Hoewel de Planckaerts misschien hadden gehoopt om het kasteel vroeger open te stellen voor bezoekers, is er best nog wel wat werk aan de winkel. En dat terwijl de familie al heel wat werk heeft verricht.
“Kijk eens, dat moet ik hier allemaal onderhouden. Dat is veel werk, mannekes toch. Maar ik doe dat graag. Mijn ervaring als hovenier helpt mij. Je weet dat ik voor ik begon te koersen bij een tuinman gewerkt heb, die handigheid verlies ik nooit. Ik ben opgegroeid als een half boerke. Gelukkig kunnen we alles hier zelf doen, anders konden we dat niet financieren. En ik heb hier al mijn materiaal, mijn tractoren”, toont Eddy Planckaert aan Primo.

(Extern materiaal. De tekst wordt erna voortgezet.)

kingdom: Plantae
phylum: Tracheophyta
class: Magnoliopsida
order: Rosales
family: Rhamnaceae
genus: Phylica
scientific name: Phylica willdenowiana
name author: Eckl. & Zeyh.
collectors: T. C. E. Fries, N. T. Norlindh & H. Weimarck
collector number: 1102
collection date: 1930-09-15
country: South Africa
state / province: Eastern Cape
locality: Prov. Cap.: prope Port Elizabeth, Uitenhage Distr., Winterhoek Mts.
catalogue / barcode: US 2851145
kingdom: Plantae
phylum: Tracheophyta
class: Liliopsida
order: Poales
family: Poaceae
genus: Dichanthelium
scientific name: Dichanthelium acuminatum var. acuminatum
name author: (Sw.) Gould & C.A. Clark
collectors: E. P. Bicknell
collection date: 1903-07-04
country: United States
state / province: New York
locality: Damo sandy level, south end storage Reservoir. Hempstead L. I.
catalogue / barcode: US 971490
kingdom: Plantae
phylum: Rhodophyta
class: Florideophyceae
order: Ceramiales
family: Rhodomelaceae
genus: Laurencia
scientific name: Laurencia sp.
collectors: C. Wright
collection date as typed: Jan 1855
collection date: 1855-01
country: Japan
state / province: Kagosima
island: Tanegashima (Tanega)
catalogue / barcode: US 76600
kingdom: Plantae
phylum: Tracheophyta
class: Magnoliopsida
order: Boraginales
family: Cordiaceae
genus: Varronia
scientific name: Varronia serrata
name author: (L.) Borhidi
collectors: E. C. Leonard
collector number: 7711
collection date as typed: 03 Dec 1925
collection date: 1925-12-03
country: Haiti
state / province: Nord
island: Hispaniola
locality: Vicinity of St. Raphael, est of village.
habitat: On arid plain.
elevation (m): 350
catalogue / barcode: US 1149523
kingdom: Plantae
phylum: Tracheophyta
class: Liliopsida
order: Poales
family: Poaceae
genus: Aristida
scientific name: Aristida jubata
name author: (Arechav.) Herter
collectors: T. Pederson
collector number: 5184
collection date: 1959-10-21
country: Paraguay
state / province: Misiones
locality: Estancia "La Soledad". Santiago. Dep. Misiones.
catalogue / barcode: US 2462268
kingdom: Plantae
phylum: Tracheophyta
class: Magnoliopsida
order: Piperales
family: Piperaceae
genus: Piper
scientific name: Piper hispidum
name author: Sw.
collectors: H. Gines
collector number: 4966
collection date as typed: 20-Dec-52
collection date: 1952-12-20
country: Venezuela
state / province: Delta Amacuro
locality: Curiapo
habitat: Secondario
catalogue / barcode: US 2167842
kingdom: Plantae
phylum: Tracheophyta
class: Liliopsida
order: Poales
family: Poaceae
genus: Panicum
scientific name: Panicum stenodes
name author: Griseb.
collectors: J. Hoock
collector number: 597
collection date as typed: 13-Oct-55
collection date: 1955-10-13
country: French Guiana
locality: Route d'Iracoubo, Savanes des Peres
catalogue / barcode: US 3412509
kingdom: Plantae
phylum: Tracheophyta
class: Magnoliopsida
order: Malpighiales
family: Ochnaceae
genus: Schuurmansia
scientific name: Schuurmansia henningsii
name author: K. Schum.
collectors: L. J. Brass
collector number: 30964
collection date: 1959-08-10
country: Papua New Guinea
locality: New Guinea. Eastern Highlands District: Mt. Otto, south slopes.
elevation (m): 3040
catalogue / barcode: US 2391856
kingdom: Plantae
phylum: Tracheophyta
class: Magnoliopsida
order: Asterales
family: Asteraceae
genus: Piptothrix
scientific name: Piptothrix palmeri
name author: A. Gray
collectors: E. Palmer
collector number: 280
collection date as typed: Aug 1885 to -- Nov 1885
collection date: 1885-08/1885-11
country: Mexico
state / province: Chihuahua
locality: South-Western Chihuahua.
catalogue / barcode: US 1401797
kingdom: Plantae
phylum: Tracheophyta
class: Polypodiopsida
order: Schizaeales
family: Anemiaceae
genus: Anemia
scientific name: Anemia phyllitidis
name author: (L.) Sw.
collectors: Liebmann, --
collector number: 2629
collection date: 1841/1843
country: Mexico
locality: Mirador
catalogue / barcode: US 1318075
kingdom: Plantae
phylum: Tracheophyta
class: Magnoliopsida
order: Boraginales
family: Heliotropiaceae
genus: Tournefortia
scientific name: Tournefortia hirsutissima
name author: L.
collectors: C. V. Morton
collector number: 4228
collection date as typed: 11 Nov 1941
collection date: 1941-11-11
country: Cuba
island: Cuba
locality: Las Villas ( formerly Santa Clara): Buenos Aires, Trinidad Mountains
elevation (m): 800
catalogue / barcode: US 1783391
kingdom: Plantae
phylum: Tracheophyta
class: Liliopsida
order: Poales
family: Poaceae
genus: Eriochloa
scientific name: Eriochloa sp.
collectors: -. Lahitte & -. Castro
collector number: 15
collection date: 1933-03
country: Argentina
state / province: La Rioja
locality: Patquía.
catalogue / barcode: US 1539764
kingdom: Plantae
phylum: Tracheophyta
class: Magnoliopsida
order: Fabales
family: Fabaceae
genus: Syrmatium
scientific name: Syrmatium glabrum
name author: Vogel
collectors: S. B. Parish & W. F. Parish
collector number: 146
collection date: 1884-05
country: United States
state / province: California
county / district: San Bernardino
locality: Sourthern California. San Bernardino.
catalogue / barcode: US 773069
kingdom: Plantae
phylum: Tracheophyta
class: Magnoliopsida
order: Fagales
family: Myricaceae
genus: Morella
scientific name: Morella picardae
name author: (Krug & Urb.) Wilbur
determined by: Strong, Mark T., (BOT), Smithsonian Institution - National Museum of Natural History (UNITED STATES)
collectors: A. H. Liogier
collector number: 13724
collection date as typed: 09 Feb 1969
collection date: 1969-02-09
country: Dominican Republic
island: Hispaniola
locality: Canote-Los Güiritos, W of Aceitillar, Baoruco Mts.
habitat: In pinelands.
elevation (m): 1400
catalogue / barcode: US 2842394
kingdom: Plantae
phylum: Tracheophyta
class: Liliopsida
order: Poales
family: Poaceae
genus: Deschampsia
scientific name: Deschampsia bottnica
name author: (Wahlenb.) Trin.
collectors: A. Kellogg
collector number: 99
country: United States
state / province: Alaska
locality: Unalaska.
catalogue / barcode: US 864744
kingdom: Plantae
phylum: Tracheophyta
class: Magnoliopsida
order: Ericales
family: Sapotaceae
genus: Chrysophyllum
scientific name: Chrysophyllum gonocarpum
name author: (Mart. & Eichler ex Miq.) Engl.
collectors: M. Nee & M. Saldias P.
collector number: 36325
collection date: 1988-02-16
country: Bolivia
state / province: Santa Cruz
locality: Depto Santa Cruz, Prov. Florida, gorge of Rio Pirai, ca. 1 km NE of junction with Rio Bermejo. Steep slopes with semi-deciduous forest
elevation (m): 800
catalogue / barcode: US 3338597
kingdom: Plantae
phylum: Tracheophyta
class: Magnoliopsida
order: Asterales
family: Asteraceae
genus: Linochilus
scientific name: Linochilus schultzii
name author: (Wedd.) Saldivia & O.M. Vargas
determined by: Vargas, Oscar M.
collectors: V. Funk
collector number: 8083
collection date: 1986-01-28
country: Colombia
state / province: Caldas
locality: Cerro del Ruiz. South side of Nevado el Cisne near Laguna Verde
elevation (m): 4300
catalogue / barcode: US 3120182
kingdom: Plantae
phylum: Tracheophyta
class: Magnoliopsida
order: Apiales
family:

Wanneer Eddy op een tractor zit dan amuseert hij zich vooral. Maar als het echt warm is, dan druipt het zweet van zijn gezicht.
“Maar goed: als ik werk, dan werk ik. Dan moeten ze mij gerust laten. Dan heb ik geen vijf minuten tijd, voor niemand. Dan is het van ‘sorry, gasten’. Als ik het gras afrijd, dan moet dat gedáán zijn. Eerst dát, daarna de rest.”